CONJUNTO DE TAREFAS –
1: Responda com base no texto sobre a tarifa de Trump:
(a) Qual é o percentual da tarifa anunciada sobre as importações do Brasil?
(b) Em que data o texto foi publicado?
(c) De qual empresa Welber Barral é sócio-fundador?
2: Reescreva o texto sobre a tarifa de Trump entre "Ex-secretário de Comércio Exterior avalia" e "2025 às 06h05.", inclusive, substituindo "tarifa" por "taxa".
3: Dê continuidade ao texto sobre a tarifa de Trump a partir da última frase apresentada.

TEXTO DE ORIGEM –
┄┄┄┄┄┄

Ex-secretário de Comércio Exterior avalia que a decisão do presidente americano resultará em uma perda de confiança duradoura e significativa no governo dos EUA

Donald Trump: o presidente dos EUA anunciou a aplicação de uma tarifa de 50% sobre todas as importações do Brasil (Win McNamee/AFP)

Donald Trump: o presidente dos EUA anunciou a aplicação de uma tarifa de 50% sobre todas as importações do Brasil (Win McNamee/AFP)

César H. S. Rezende
César H. S. Rezende

Repórter de agro e macroeconomia

Publicado em 11 de julho de 2025 às 06h05.

A tarifa imposta pelo presidente dos Estados Unidos, Donald Trump, sobre os produtos brasileiros pode gerar uma perda de confiança na política norte-americana e aumentar a influência chinesa nas relações comerciais globais. Com isso, haveria um impacto duradouro na geopolítica mundial, que poderia tornar a "China Great Again".

A avaliação — que faz referência ao mote Make America Great Again, de Trump — é de Welber Barral, sócio-fundador da BMJ Consultores Associados e ex-secretário de Comércio Exterior do Brasil.

┄┄┄┄┄┄

ITENS –
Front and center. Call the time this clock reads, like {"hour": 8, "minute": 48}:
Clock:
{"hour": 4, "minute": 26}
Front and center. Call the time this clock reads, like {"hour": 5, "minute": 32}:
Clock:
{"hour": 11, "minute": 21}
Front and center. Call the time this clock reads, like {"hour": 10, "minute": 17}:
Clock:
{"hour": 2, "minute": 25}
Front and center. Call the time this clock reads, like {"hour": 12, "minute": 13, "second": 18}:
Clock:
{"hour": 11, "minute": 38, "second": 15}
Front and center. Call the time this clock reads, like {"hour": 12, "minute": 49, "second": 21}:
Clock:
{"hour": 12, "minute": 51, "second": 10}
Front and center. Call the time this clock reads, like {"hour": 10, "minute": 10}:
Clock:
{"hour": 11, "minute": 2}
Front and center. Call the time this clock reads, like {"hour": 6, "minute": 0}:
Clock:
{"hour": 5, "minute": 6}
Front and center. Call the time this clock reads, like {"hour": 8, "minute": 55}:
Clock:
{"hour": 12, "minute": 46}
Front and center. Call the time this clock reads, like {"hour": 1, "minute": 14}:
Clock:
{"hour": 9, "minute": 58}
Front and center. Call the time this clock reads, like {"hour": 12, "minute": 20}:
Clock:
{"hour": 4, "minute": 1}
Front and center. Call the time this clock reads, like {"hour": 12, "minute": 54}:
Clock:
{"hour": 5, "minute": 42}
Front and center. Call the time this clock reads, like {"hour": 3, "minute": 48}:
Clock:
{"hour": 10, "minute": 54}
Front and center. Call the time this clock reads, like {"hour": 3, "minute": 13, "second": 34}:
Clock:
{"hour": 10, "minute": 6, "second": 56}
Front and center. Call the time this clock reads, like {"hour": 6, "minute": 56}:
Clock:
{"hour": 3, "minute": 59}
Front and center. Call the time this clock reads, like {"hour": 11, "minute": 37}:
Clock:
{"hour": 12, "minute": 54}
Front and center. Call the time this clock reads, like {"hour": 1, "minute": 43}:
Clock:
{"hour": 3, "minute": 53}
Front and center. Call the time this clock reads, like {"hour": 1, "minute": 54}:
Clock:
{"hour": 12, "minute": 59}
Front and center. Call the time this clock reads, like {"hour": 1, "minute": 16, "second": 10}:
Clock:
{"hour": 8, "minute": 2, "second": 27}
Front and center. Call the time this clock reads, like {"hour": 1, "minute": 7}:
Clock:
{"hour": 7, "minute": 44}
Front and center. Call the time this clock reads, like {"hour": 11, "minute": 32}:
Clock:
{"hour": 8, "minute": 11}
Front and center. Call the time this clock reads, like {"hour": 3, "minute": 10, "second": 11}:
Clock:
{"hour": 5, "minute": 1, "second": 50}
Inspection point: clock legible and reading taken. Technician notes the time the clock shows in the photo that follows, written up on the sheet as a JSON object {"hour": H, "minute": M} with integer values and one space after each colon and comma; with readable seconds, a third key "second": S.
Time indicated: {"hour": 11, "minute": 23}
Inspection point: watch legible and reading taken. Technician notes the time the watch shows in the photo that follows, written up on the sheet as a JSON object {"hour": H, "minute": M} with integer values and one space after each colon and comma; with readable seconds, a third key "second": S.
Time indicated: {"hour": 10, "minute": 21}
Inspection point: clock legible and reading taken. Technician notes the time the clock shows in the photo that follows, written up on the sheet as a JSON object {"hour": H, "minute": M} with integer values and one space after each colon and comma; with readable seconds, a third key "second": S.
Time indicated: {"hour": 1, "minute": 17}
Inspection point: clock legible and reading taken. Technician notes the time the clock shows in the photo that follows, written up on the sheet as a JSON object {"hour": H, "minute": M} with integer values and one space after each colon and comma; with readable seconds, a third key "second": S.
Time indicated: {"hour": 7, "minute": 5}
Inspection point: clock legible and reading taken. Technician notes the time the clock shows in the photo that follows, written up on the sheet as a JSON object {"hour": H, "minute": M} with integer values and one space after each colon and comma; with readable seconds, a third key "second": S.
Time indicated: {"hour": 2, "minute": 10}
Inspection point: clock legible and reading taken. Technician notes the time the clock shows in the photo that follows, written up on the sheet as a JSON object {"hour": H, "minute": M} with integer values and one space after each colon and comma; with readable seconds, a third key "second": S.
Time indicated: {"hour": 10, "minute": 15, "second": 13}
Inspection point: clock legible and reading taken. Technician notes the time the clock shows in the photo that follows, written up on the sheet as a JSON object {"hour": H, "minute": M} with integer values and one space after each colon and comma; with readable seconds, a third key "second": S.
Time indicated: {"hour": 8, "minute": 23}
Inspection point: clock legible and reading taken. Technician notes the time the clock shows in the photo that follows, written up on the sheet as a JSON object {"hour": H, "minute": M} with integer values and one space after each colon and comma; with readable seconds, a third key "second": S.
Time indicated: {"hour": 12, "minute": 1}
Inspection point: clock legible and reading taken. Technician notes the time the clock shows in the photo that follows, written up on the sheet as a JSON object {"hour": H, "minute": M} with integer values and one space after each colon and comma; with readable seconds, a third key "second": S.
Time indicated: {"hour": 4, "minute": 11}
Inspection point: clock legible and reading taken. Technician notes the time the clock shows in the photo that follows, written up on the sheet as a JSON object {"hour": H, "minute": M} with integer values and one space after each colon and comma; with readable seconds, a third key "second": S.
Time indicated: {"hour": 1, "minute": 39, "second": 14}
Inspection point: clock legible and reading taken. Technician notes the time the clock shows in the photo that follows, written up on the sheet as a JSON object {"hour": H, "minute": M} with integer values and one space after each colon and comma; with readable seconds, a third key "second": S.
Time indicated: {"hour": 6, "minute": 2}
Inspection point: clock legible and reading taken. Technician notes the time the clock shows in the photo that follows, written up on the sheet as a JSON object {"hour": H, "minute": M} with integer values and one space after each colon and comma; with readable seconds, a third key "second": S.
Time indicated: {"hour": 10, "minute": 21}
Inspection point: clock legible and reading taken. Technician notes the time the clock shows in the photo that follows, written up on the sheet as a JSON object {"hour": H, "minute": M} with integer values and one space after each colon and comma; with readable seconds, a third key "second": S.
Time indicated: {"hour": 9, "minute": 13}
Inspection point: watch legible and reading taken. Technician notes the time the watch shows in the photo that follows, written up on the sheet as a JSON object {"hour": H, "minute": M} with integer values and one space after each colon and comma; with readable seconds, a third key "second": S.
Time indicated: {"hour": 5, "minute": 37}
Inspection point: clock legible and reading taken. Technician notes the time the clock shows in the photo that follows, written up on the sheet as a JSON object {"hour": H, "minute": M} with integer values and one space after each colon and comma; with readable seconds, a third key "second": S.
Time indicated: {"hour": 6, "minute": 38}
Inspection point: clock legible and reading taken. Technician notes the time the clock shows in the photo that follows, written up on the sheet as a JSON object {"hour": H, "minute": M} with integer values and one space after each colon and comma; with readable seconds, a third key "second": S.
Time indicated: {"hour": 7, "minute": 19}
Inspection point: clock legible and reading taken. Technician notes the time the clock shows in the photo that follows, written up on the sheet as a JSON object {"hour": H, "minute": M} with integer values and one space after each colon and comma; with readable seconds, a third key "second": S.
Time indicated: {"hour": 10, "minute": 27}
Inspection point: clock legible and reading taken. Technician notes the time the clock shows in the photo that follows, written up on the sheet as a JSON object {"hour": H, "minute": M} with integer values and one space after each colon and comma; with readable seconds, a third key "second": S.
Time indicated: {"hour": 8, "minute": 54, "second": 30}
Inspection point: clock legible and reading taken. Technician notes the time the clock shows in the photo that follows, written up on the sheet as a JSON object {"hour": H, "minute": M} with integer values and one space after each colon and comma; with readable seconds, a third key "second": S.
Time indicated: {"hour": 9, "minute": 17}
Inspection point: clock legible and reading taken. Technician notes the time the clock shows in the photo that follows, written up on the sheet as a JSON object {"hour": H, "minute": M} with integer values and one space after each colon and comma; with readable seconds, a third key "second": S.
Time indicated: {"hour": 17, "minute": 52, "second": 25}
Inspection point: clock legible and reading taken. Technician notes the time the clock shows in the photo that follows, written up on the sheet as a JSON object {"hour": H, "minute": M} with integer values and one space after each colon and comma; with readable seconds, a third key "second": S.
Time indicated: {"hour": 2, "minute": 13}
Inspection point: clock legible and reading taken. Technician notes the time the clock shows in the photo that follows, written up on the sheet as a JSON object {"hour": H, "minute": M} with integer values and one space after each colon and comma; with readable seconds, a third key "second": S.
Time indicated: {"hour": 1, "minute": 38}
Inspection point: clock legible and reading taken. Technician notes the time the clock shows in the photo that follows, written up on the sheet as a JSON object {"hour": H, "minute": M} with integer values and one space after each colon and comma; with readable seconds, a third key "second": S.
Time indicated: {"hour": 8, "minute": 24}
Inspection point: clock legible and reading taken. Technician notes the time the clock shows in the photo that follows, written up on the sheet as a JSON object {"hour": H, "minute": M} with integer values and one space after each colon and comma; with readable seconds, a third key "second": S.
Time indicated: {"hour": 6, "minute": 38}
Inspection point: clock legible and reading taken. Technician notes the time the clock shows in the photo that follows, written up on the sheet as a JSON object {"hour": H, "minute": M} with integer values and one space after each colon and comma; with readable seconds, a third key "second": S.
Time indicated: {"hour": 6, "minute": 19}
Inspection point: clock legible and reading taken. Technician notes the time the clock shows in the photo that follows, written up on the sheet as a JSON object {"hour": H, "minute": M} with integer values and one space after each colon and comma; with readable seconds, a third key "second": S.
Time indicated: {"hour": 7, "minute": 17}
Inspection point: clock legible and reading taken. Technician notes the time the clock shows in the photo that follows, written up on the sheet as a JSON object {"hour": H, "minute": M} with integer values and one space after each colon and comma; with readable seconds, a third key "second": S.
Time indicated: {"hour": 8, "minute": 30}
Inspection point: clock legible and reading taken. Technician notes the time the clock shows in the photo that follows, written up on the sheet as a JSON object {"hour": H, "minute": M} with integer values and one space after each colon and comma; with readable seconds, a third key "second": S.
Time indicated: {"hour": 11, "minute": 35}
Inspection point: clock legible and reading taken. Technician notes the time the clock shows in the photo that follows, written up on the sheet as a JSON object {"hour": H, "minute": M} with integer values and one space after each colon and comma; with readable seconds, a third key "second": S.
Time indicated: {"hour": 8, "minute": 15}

┄┄┄┄┄┄

RESPOSTAS DO EXERCÍCIO –
1:
(a) 50%.
(b) 11 de julho de 2025.
(c) BMJ Consultores Associados.

2:
Ex-secretário de Comércio Exterior avalia que a decisão do presidente americano resultará em uma perda de confiança duradoura e significativa no governo dos EUA

Donald Trump: o presidente dos EUA anunciou a aplicação de uma taxa de 50% sobre todas as importações do Brasil (Win McNamee/AFP)

Donald Trump: o presidente dos EUA anunciou a aplicação de uma taxa de 50% sobre todas as importações do Brasil (Win McNamee/AFP)

César H. S. Rezende
César H. S. Rezende

Repórter de agro e macroeconomia

Publicado em 11 de julho de 2025 às 06h05.

3:
Segundo Barral, embora o Brasil seja menos dependente dos Estados Unidos hoje do que há 20 anos, o país ainda pode sofrer as consequências de uma economia global instável.

"A diversificação das exportações, especialmente para a Ásia, foi uma decisão acertada, mas o impacto do protecionismo americano ainda será grande", afirma Barral em entrevista à EXAME.

O ex-secretário destaca que o impacto da tarifa de Trump não afeta apenas o agronegócio, mas também a indústria brasileira, que, em grande parte, depende do mercado norte-americano.

Entre os impactos mais imediatos, destacam-se as dificuldades logísticas e o aumento nos custos de produção, o que pode reduzir a competitividade do Brasil.

No entanto, diz o ex-secretário, apesar dos desafios, o Brasil continuará a exportar, embora com menor rentabilidade, dependendo das negociações que ainda podem ocorrer até 1º de agosto, quando as tarifas devem entrar em vigor.

Leia a entrevista completa:

Como você avalia os possíveis impactos dessa tarifa de 50% do Trump?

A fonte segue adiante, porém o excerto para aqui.